COMMENTARY

Maintenance ICS Use in Severe COPD: Will It Reduce Exacerbations?

Nicholas Gross, MD, PhD

Disclosures

December 01, 2014

Withdrawal of Inhaled Glucocorticoids and Exacerbations of COPD

Magnussen H, Disse B, Rodriguez-Roisin R, et al; WISDOM Investigators
N Engl J Med. 2014;371:1285-1294

Study Summary

Many patients with moderately severe or worse chronic obstructive pulmonary disease (COPD) are receiving an inhaled corticosteroid (ICS) in addition to a long-acting beta-agonist (LABA) and/or a long-acting muscarinic antagonist (LAMA). This is in accordance with current guidelines.[1] Because prolonged use of an ICS may carry a risk for adverse events, the question is raised of whether these agents provide benefit above that of the bronchodilators.

This study addressed the question by giving triple therapy with a LABA, a LAMA, and an ICS (fluticasone propionate 500 μg twice daily) to patients with severe COPD and a history of exacerbations.

After 6 weeks, the investigators began to discontinue or continue treatment with the ICS in randomly selected patients; discontinuation was achieved in three steps over a 12-week period. The control group was given placebo inhalations. All treatments were given in a double-blind manner.

The primary outcome was time to first moderate or severe acute exacerbation of COPD; secondary outcomes were symptoms, health status, and spirometry values. Observations were continued for 52 weeks from the onset of ICS withdrawal.

The primary outcome, time to first exacerbation, did not differ between the group that continued ICS therapy and the group from whom ICS was withdrawn. Among secondary outcomes, the trough FEV1 (the FEV1 24 hours after the previous dose) was an average of 38 mL higher (ie, better) in the ICS group than the placebo group; this difference was statistically significant, but not clinically meaningful. A dyspnea measurement, the modified Medical Research Council (mMRC) scale, did not differ between the treatment groups.

A COPD health status score, the St George's Respiratory Questionnaire (SGRQ), did not differ between treatment groups until the last measurement at the end of the study, when the ICS withdrawal group was statistically worse—but, again, this difference was not meaningful. The incidence of adverse events and serious adverse events was similar between the treatment groups.

Viewpoint

The short-term use of corticosteroids as part of the treatment for an acute exacerbation of COPD is well established and not in question.[1] The question here is whether ICSs should be given as maintenance treatment for COPD. The rationale for using maintenance ICS therapy in COPD is that it reduces the frequency of acute exacerbations, which are major events both medically and financially.

ICSs also improve health-related quality of life, but have only a slight and nonsignificant effect on improvement in spirometry values. However, they have never been shown to decrease the rate of decline of lung function.

ICSs have well-documented adverse effects that include a small but definite increase in the frequency of pneumonia and a decrease in bone density. Reversible changes due to ICS use include oral thrush, dysphonia, and easy bruising. Unfortunately, corticosteroids, whether administered systemically or by inhalation, have only a marginal effect on airway inflammation, unlike in asthma. No medications have been shown to address the type of inflammation that is present in COPD.[2]

One might conclude from the present, well-conducted trial that maintenance ICS use adds little or nothing to the use of a combination of a LAMA and a LABA. In patients who have never experienced an acute exacerbation, that would be a reasonable conclusion. The present trial was therefore appropriately limited to persons who had experienced at least one acute exacerbation.

Before concluding that use of an ICS was ineffective and could be avoided when patients are already receiving a LABA and a LAMA, one needs to consider the pitfalls of the present study.
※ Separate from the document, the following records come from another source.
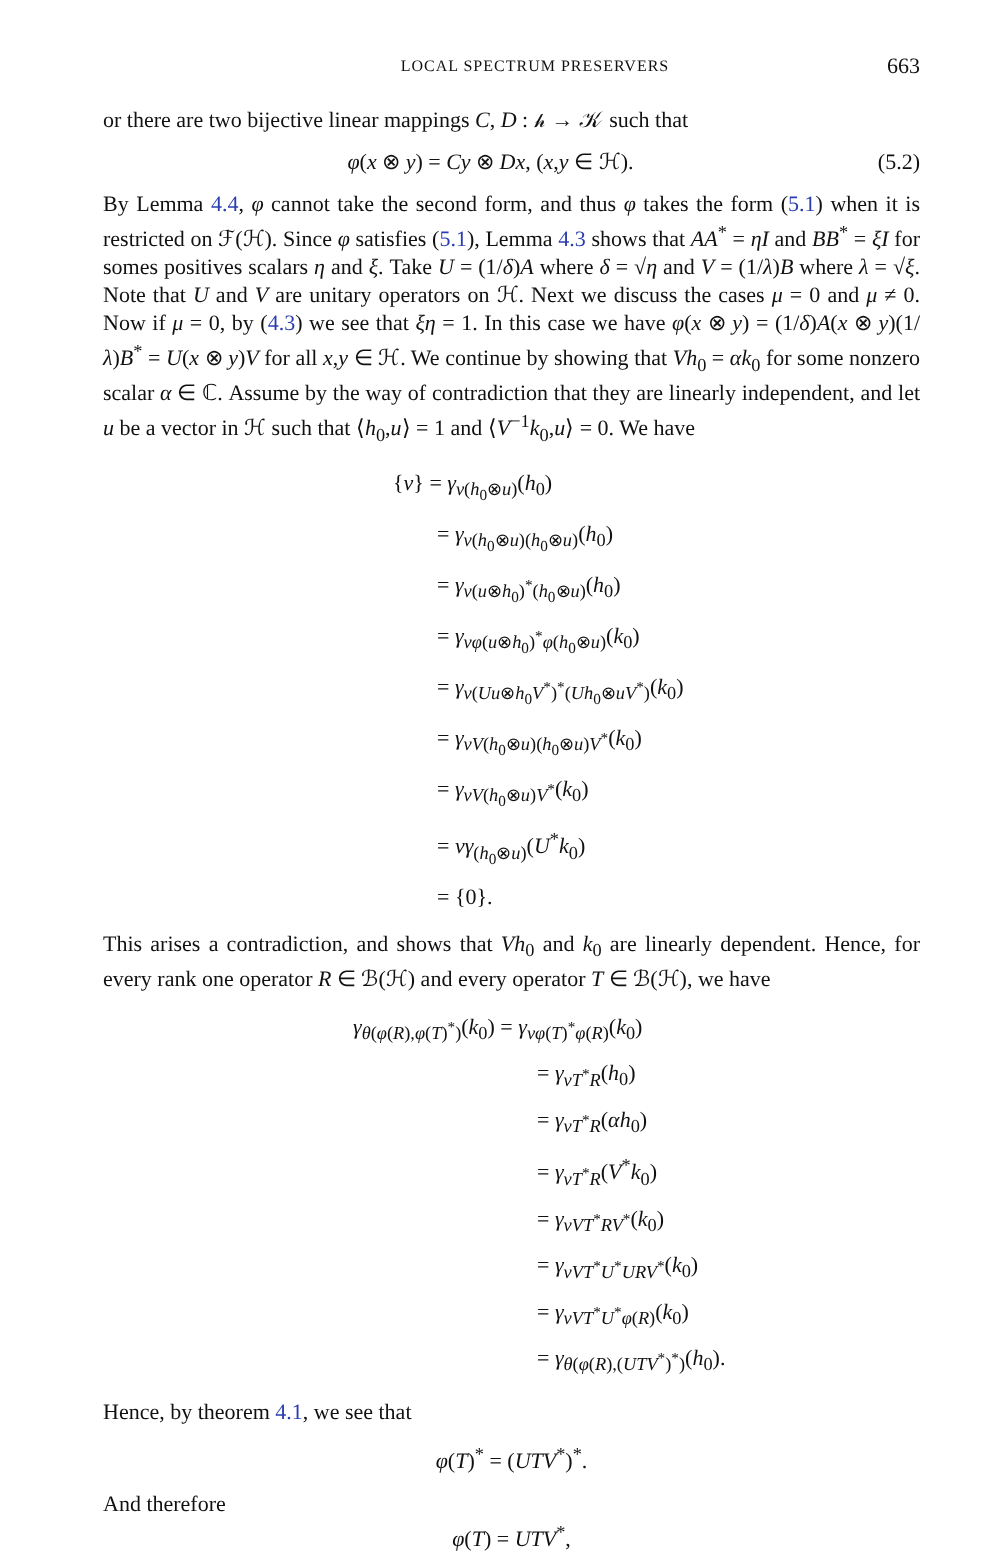LOCAL SPECTRUM PRESERVERS 663
or there are two bijective linear mappings C, D : 𝒽 → 𝒦 such that
φ(x ⊗ y) = Cy ⊗ Dx, (x,y ∈ ℋ). (5.2)
By Lemma 4.4, φ cannot take the second form, and thus φ takes the form (5.1) when it is restricted on ℱ(ℋ). Since φ satisfies (5.1), Lemma 4.3 shows that AA<sup>*</sup> = ηI and BB<sup>*</sup> = ξI for somes positives scalars η and ξ. Take U = (1/δ)A where δ = √η and V = (1/λ)B where λ = √ξ. Note that U and V are unitary operators on ℋ. Next we discuss the cases μ = 0 and μ ≠ 0. Now if μ = 0, by (4.3) we see that ξη = 1. In this case we have φ(x ⊗ y) = (1/δ)A(x ⊗ y)(1/λ)B<sup>*</sup> = U(x ⊗ y)V for all x,y ∈ ℋ. We continue by showing that Vh<sub>0</sub> = αk<sub>0</sub> for some nonzero scalar α ∈ ℂ. Assume by the way of contradiction that they are linearly independent, and let u be a vector in ℋ such that ⟨h<sub>0</sub>,u⟩ = 1 and ⟨V<sup>−1</sup>k<sub>0</sub>,u⟩ = 0. We have
{ν} = γ<sub>ν(h<sub>0</sub>⊗u)</sub>(h<sub>0</sub>)
= γ<sub>ν(h<sub>0</sub>⊗u)(h<sub>0</sub>⊗u)</sub>(h<sub>0</sub>)
= γ<sub>ν(u⊗h<sub>0</sub>)<sup>*</sup>(h<sub>0</sub>⊗u)</sub>(h<sub>0</sub>)
= γ<sub>νφ(u⊗h<sub>0</sub>)<sup>*</sup>φ(h<sub>0</sub>⊗u)</sub>(k<sub>0</sub>)
= γ<sub>ν(Uu⊗h<sub>0</sub>V<sup>*</sup>)<sup>*</sup>(Uh<sub>0</sub>⊗uV<sup>*</sup>)</sub>(k<sub>0</sub>)
= γ<sub>νV(h<sub>0</sub>⊗u)(h<sub>0</sub>⊗u)V<sup>*</sup></sub>(k<sub>0</sub>)
= γ<sub>νV(h<sub>0</sub>⊗u)V<sup>*</sup></sub>(k<sub>0</sub>)
= νγ<sub>(h<sub>0</sub>⊗u)</sub>(U<sup>*</sup>k<sub>0</sub>)
= {0}.
This arises a contradiction, and shows that Vh<sub>0</sub> and k<sub>0</sub> are linearly dependent. Hence, for every rank one operator R ∈ ℬ(ℋ) and every operator T ∈ ℬ(ℋ), we have
γ<sub>θ(φ(R),φ(T)<sup>*</sup>)</sub>(k<sub>0</sub>) = γ<sub>νφ(T)<sup>*</sup>φ(R)</sub>(k<sub>0</sub>)
= γ<sub>νT<sup>*</sup>R</sub>(h<sub>0</sub>)
= γ<sub>νT<sup>*</sup>R</sub>(αh<sub>0</sub>)
= γ<sub>νT<sup>*</sup>R</sub>(V<sup>*</sup>k<sub>0</sub>)
= γ<sub>νVT<sup>*</sup>RV<sup>*</sup></sub>(k<sub>0</sub>)
= γ<sub>νVT<sup>*</sup>U<sup>*</sup>URV<sup>*</sup></sub>(k<sub>0</sub>)
= γ<sub>νVT<sup>*</sup>U<sup>*</sup>φ(R)</sub>(k<sub>0</sub>)
= γ<sub>θ(φ(R),(UTV<sup>*</sup>)<sup>*</sup>)</sub>(h<sub>0</sub>).
Hence, by theorem 4.1, we see that
φ(T)<sup>*</sup> = (UTV<sup>*</sup>)<sup>*</sup>.
And therefore
φ(T) = UTV<sup>*</sup>,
First, the protocol was not how one uses an ICS in practice in COPD: We do not administer an ICS and then withdraw it. Perhaps, therefore, use of the ICS at its full dose for 6 weeks to maximize therapy and then slowly removing it over the next 3 months was sufficient to protect the airways from acute exacerbations for the next 9 months.

The ICS that was used, fluticasone propionate, is one of the most potent ICSs available, and its dosage, 500 µg twice daily, is twice that approved in the United States. In addition, the change in trough FEV1 from baseline began as soon as the ICS dose is decreased and continued stepwise throughout the remaining study period. Perhaps, therefore, if the study duration had been longer (as would be the case in clinical practice), there would have been an increase in acute exacerbations and a clinically significant decline in trough FEV1 after, say, 18 months without ICS use. In addition, a different and less potent ICS may have revealed a different result.

The authors and the accompanying editorial[3] do not recommend any change in maintenance therapy for COPD at present. However, it remains the case that an inhaled corticosteroid should not be used in COPD until and unless the patient starts to experience acute exacerbations, or if there is an asthmatic component to the patient's disease.